Conozco bien esta situación, pues la padezco. Un caso en el que fui víctima de tal discriminación (entre muchos otros) es el citado recientemente por Alberto Garzón en un excelente tuit en el que desarrolló las conexiones entre el Banco Santander, la judicatura, el diario El País, su editorial y un libro que iba a ser publicado por dicha editorial, escrito por Juan Torres, el mismo Alberto Garzón y yo, en el que criticábamos el argumento neoliberal utilizado por el gobierno Zapatero, y más tarde por el gobierno Rajoy, para justificar la imposición de sus políticas neoliberales (reforma laboral y recortes), aduciendo que no había alternativas a las que ellos aplicaron. El libro mostraba, con cifras y datos, que sí las había. A pesar de haber firmado un contrato para publicar el libro (y cuando estaba a punto de salir), la editorial decidió rescindirlo, como resultado de que los autores no quisimos hacer los cambios que a última hora había pedido la editorial, cambios que tenían por objetivo eliminar críticas (documentadas) hacia el sector bancario en general y hacia el Banco Santander en particular (que había sido uno de los agentes promotores de la ortodoxia neoliberal). Al negarnos a hacerlo, la editorial de El País, en respuesta a las presiones del Banco Santander, decidió no publicar el libro, teniendo nosotros que buscar rápidamente otra editorial, de menor capacidad de distribución. Sin embargo, el libro fue un gran éxito editorial, con diez ediciones en solo dos años, convirtiéndose en el libro de referencia del 15M. La movilización popular consiguió lo que la banca había intentado vetar. No hay duda de que hay autores vetados, y lamento ser uno de ellos. No verán artículos míos en ninguno de los mayores rotativos. Y no creo que se deba a no tener los méritos académicos o intelectuales para aparecer en ellos.

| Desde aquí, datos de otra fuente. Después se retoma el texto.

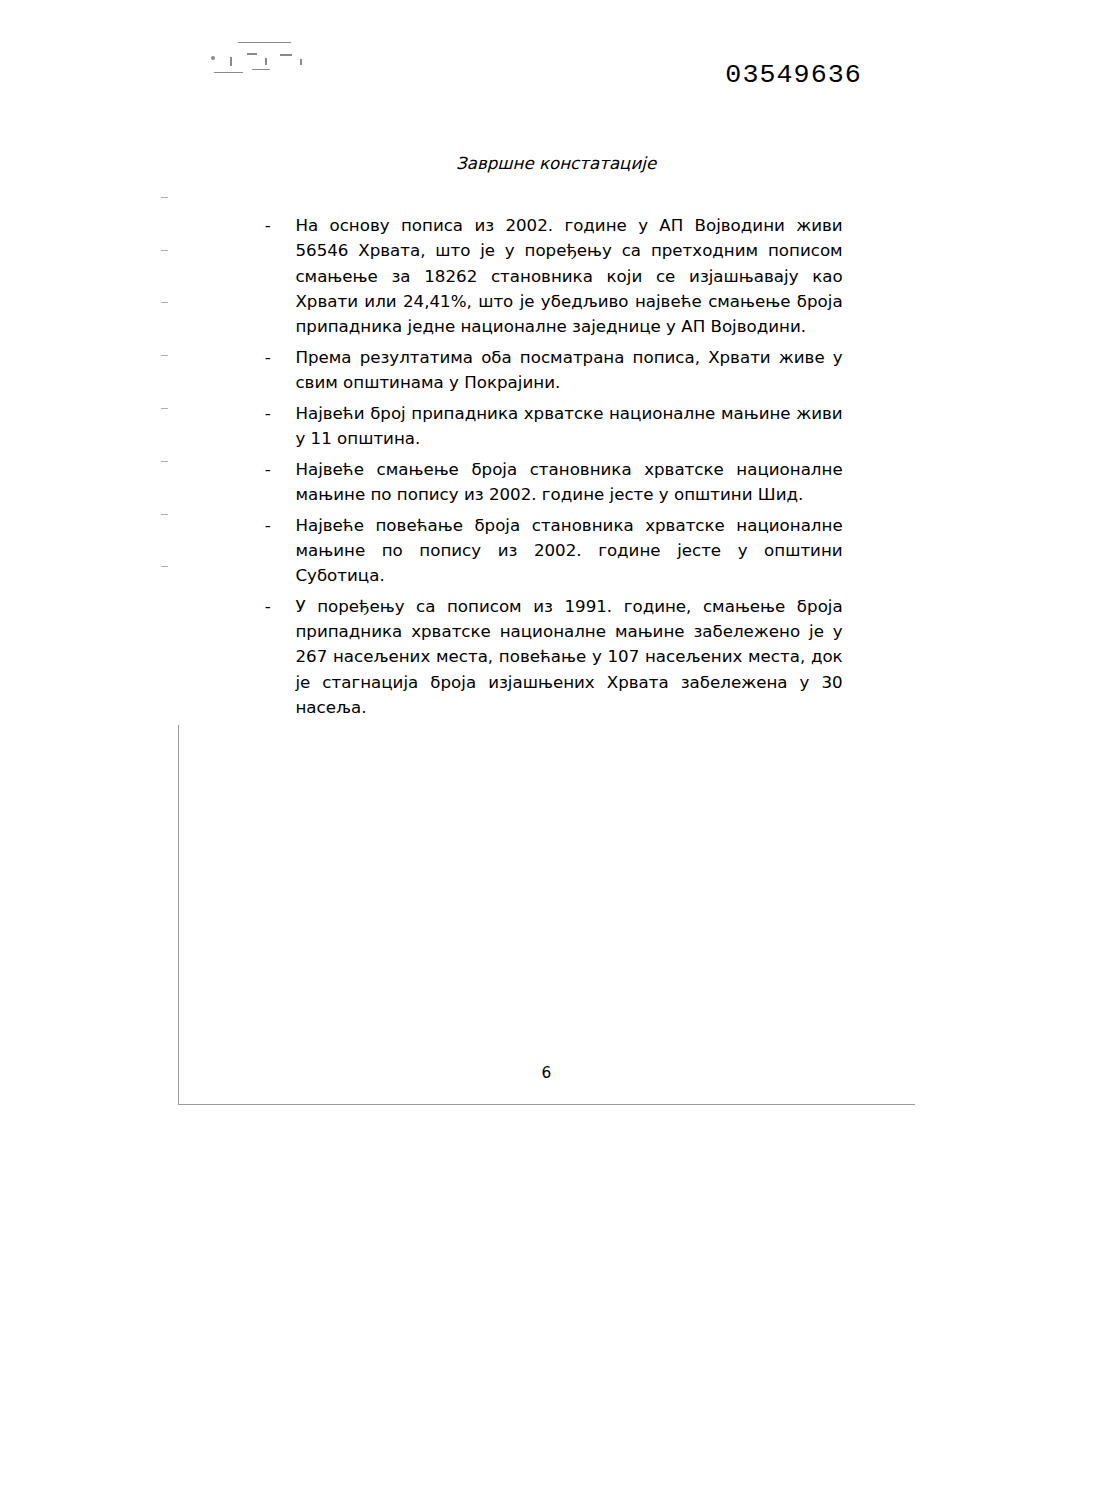03549636
Завршне констатације
На основу пописа из 2002. године у АП Војводини живи 56546 Хрвата, што је у поређењу са претходним пописом смањење за 18262 становника који се изјашњавају као Хрвати или 24,41%, што је убедљиво највеће смањење броја припадника једне националне заједнице у АП Војводини.
Према резултатима оба посматрана пописа, Хрвати живе у свим општинама у Покрајини.
Највећи број припадника хрватске националне мањине живи у 11 општина.
Највеће смањење броја становника хрватске националне мањине по попису из 2002. године јесте у општини Шид.
Највеће повећање броја становника хрватске националне мањине по попису из 2002. године јесте у општини Суботица.
У поређењу са пописом из 1991. године, смањење броја припадника хрватске националне мањине забележено је у 267 насељених места, повећање у 107 насељених места, док је стагнација броја изјашњених Хрвата забележена у 30 насеља.
6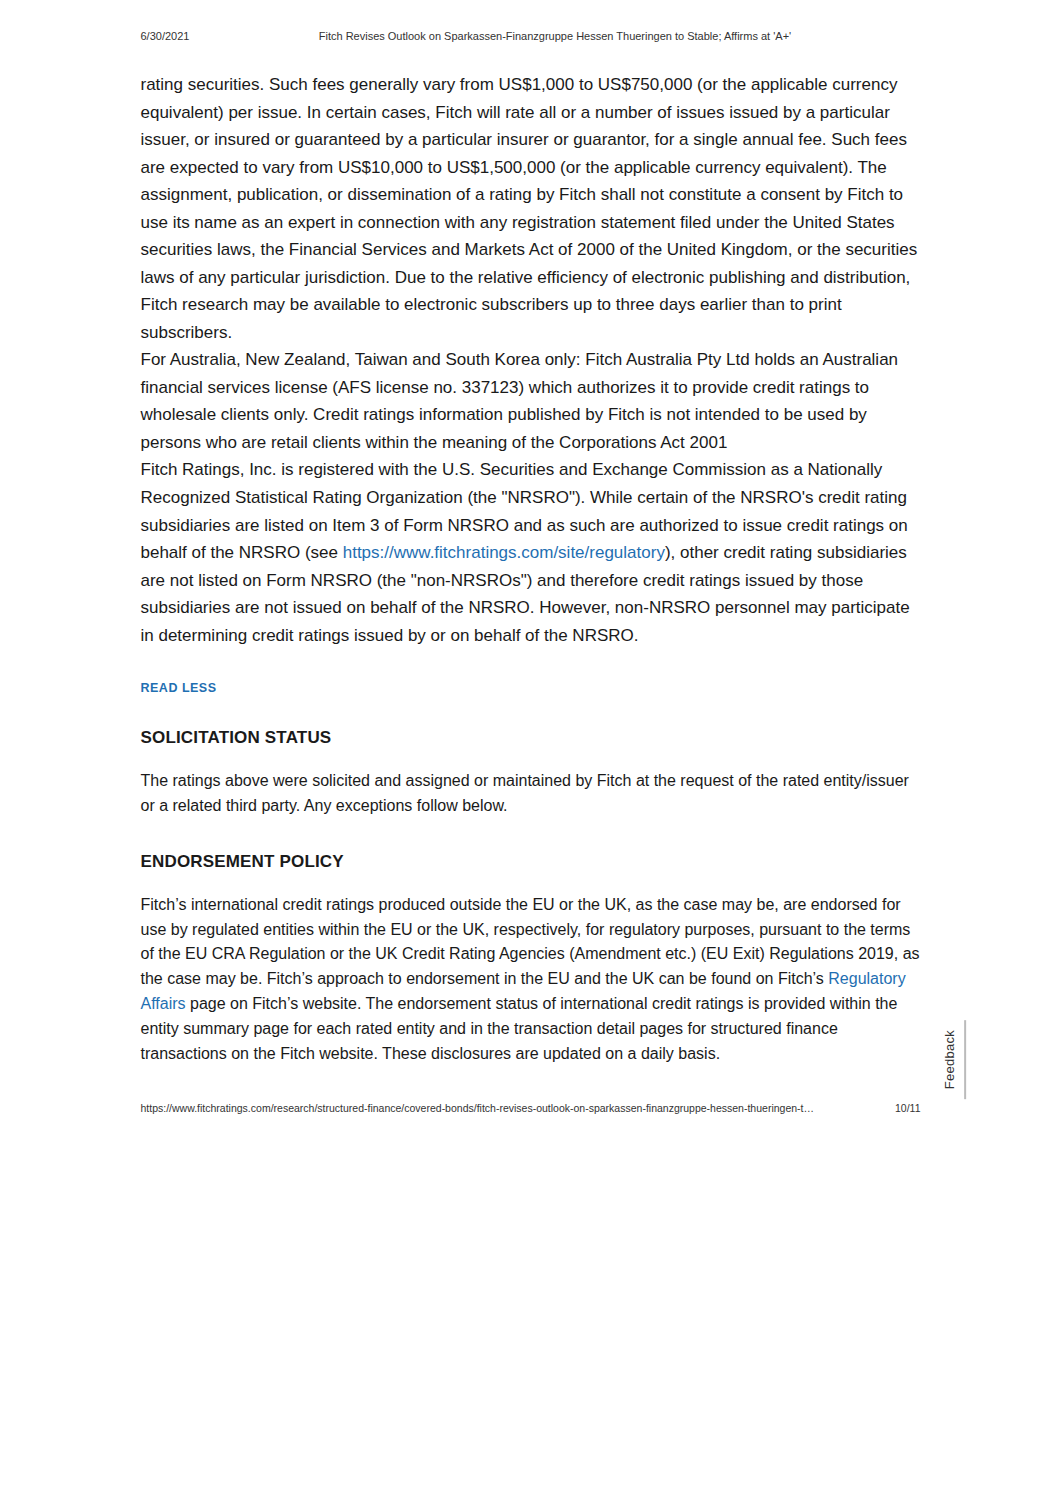6/30/2021 Fitch Revises Outlook on Sparkassen-Finanzgruppe Hessen Thueringen to Stable; Affirms at 'A+'
rating securities. Such fees generally vary from US$1,000 to US$750,000 (or the applicable currency equivalent) per issue. In certain cases, Fitch will rate all or a number of issues issued by a particular issuer, or insured or guaranteed by a particular insurer or guarantor, for a single annual fee. Such fees are expected to vary from US$10,000 to US$1,500,000 (or the applicable currency equivalent). The assignment, publication, or dissemination of a rating by Fitch shall not constitute a consent by Fitch to use its name as an expert in connection with any registration statement filed under the United States securities laws, the Financial Services and Markets Act of 2000 of the United Kingdom, or the securities laws of any particular jurisdiction. Due to the relative efficiency of electronic publishing and distribution, Fitch research may be available to electronic subscribers up to three days earlier than to print subscribers.
For Australia, New Zealand, Taiwan and South Korea only: Fitch Australia Pty Ltd holds an Australian financial services license (AFS license no. 337123) which authorizes it to provide credit ratings to wholesale clients only. Credit ratings information published by Fitch is not intended to be used by persons who are retail clients within the meaning of the Corporations Act 2001
Fitch Ratings, Inc. is registered with the U.S. Securities and Exchange Commission as a Nationally Recognized Statistical Rating Organization (the "NRSRO"). While certain of the NRSRO's credit rating subsidiaries are listed on Item 3 of Form NRSRO and as such are authorized to issue credit ratings on behalf of the NRSRO (see https://www.fitchratings.com/site/regulatory), other credit rating subsidiaries are not listed on Form NRSRO (the "non-NRSROs") and therefore credit ratings issued by those subsidiaries are not issued on behalf of the NRSRO. However, non-NRSRO personnel may participate in determining credit ratings issued by or on behalf of the NRSRO.
READ LESS
SOLICITATION STATUS
The ratings above were solicited and assigned or maintained by Fitch at the request of the rated entity/issuer or a related third party. Any exceptions follow below.
ENDORSEMENT POLICY
Fitch’s international credit ratings produced outside the EU or the UK, as the case may be, are endorsed for use by regulated entities within the EU or the UK, respectively, for regulatory purposes, pursuant to the terms of the EU CRA Regulation or the UK Credit Rating Agencies (Amendment etc.) (EU Exit) Regulations 2019, as the case may be. Fitch’s approach to endorsement in the EU and the UK can be found on Fitch’s Regulatory Affairs page on Fitch’s website. The endorsement status of international credit ratings is provided within the entity summary page for each rated entity and in the transaction detail pages for structured finance transactions on the Fitch website. These disclosures are updated on a daily basis.
Feedback
https://www.fitchratings.com/research/structured-finance/covered-bonds/fitch-revises-outlook-on-sparkassen-finanzgruppe-hessen-thueringen-t… 10/11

Un ejemplo entre otros: el Banco de Santander

Este banco tiene a su disposición muchos políticos y periodistas que contribuyen, estos últimos, a promocionar las políticas públicas realizadas e impuestas por los primeros. Tal banco ha tenido una relación muy  privilegiada con los gobiernos del PSOE, y, como señala Alberto Garzón en su tuit, muy en especial con la vicepresidenta Fernández de la Vega (que llamó a un dirigente de dicho banco para que tranquilizara al Sr. Botín en relación con las investigaciones que se estuvieron realizando, resultado de la venta de productos financieros para evitar el pago de 2.600 millones de euros en impuestos). Tal práctica se había detectado en el curso de otra investigación iniciada tras una querella del empresario especulador Ruiz-Mateos. Pero nunca pasó nada. Su influencia abarca también el mundo universitario, ejerciendo un gran poder en configurar la evolución y promoción del pensamiento económico dominante. La gran mayoría de las revistas “científicas” en el área económica están financiadas por la gran banca en España.

Y todos los grandes grupos mediáticos están endeudados. Cuatro grupos de comunicación, que controlan el 94% de la cuota del mercado televisivo (Corporación de Radio y Televisión Española -CRTVE-, Mediaset, Atresmedia y Corporació Catalana de Mitjans Audiovisuals -CCMA-) están endeudados. Un tanto igual ocurre, a su vez, en la radio, en la que cuatro cadenas controlan el 97% de la cuota del mercado radiofónico (la COPE, Onda Cero Rac1 y la Cadena SER), todas ellas endeudadas. Y lo mismo sucede con los cinco principales rotativos (El PaísEl MundoLa VanguardiaABC El Periódico), todos ellos endeudados. De ahí la enorme capacidad de movilización ideológica de la banca, pues cada uno de estos medios es consciente de que necesita a los bancos para su propia supervivencia. Y ahí está el problema. La democracia en nuestro país exige que se rompa este vínculo.